Ainda haverá saltos altos, casacos impecáveis e salas silenciosas carregadas de tensão. Mas por trás da estética refinada, o filme parece disposto a discutir algo muito maior: como a necessidade de relevância pode consumir pessoas, identidades e até a própria arte de criar.

A psicóloga e produtora de moda Dai, também destacou a importância da saúde mental e da preservação da identidade diante das exigências do mercado:
Na minha visão, O Diabo Veste Prada 2 traz reflexões muito importantes sobre identidade, saúde mental e os impactos emocionais de ambientes altamente competitivos. O filme mostra como a busca por reconhecimento profissional pode levar muitas pessoas a ultrapassarem os próprios limites emocionais na tentativa de corresponder às expectativas externas.
Podemos aprender sobre a importância do equilíbrio entre vida pessoal e carreira, além da necessidade de estabelecer limites saudáveis dentro das relações de trabalho. A pressão por performance, perfeição e aceitação pode gerar desgaste emocional, ansiedade e até um distanciamento da própria essência.

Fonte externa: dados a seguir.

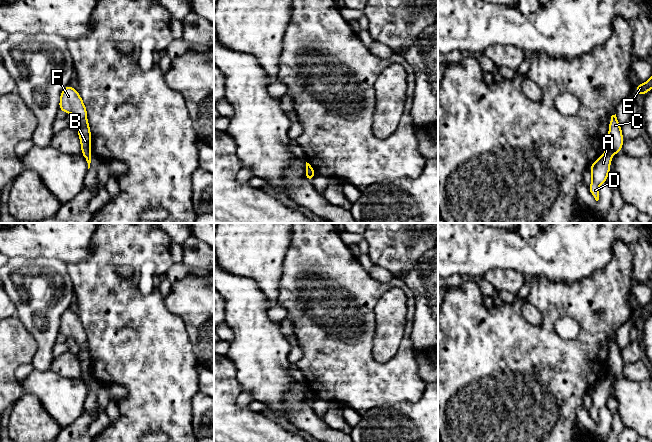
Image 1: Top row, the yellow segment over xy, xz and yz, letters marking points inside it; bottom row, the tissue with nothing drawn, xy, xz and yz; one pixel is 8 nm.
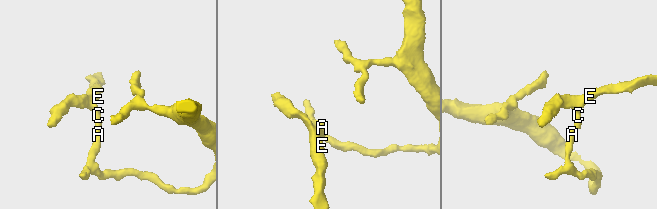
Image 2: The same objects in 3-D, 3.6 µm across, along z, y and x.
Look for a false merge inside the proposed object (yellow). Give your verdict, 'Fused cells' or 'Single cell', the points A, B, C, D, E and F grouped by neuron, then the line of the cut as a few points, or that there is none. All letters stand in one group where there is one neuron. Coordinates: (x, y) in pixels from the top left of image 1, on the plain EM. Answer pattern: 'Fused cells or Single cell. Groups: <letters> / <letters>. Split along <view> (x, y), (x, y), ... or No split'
Fused cells. Groups: A D / B C E F. Split along xy (90, 374), (82, 376)

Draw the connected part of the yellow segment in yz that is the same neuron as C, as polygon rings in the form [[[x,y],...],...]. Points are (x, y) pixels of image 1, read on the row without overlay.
[[[616,338],[611,340],[608,356],[607,374],[617,378],[622,374],[623,359]]]

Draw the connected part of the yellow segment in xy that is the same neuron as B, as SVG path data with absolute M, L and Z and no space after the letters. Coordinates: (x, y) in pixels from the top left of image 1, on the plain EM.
M67 309L61 316L59 334L73 338L79 345L77 355L80 361L82 376L91 375L91 356L87 344L87 334L78 315Z

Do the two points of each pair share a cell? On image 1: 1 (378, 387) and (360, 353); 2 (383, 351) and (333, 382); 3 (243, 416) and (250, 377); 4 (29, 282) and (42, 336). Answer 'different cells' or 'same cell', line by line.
1: same cell
2: different cells
3: different cells
4: same cell

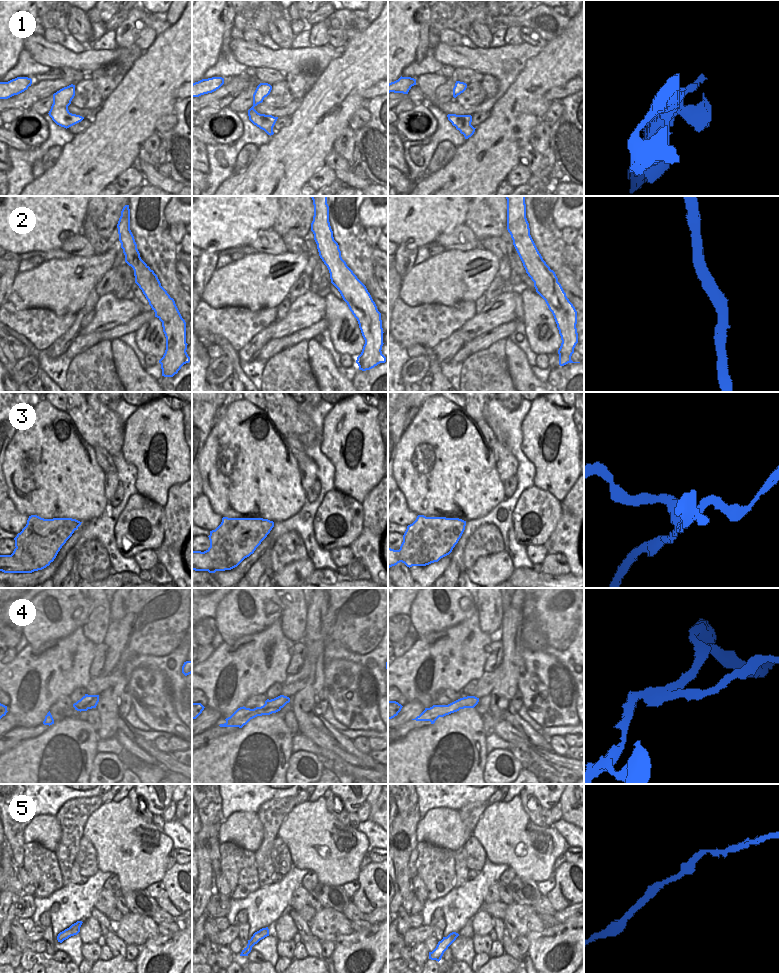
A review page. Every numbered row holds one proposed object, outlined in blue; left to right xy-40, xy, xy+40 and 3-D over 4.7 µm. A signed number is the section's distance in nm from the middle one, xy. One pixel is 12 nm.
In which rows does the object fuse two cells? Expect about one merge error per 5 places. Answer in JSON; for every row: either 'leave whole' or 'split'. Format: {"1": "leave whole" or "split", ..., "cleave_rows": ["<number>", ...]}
{"1": "leave whole", "2": "leave whole", "3": "split", "4": "split", "5": "leave whole", "cleave_rows": ["3", "4"]}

Ao mesmo tempo, o filme também fala sobre amadurecimento emocional, inteligência emocional e adaptação. Existe uma diferença entre evoluir profissionalmente e se perder de si mesmo no processo. E acredito que essa é uma das principais reflexões que o filme traz: crescer profissionalmente sem abrir mão da própria identidade e da saúde mental.
Outro ponto interessante é como a obra evidencia dinâmicas de poder, validação e pertencimento, temas muito presentes na sociedade atual. Muitas pessoas acabam associando valor pessoal apenas à produtividade ou ao reconhecimento externo, e o filme provoca justamente esse questionamento.
No final, vejo O Diabo Veste Prada 2 como uma reflexão sobre autoconhecimento, limites emocionais e a importância de construir uma trajetória profissional de sucesso sem negligenciar o bem-estar psicológico.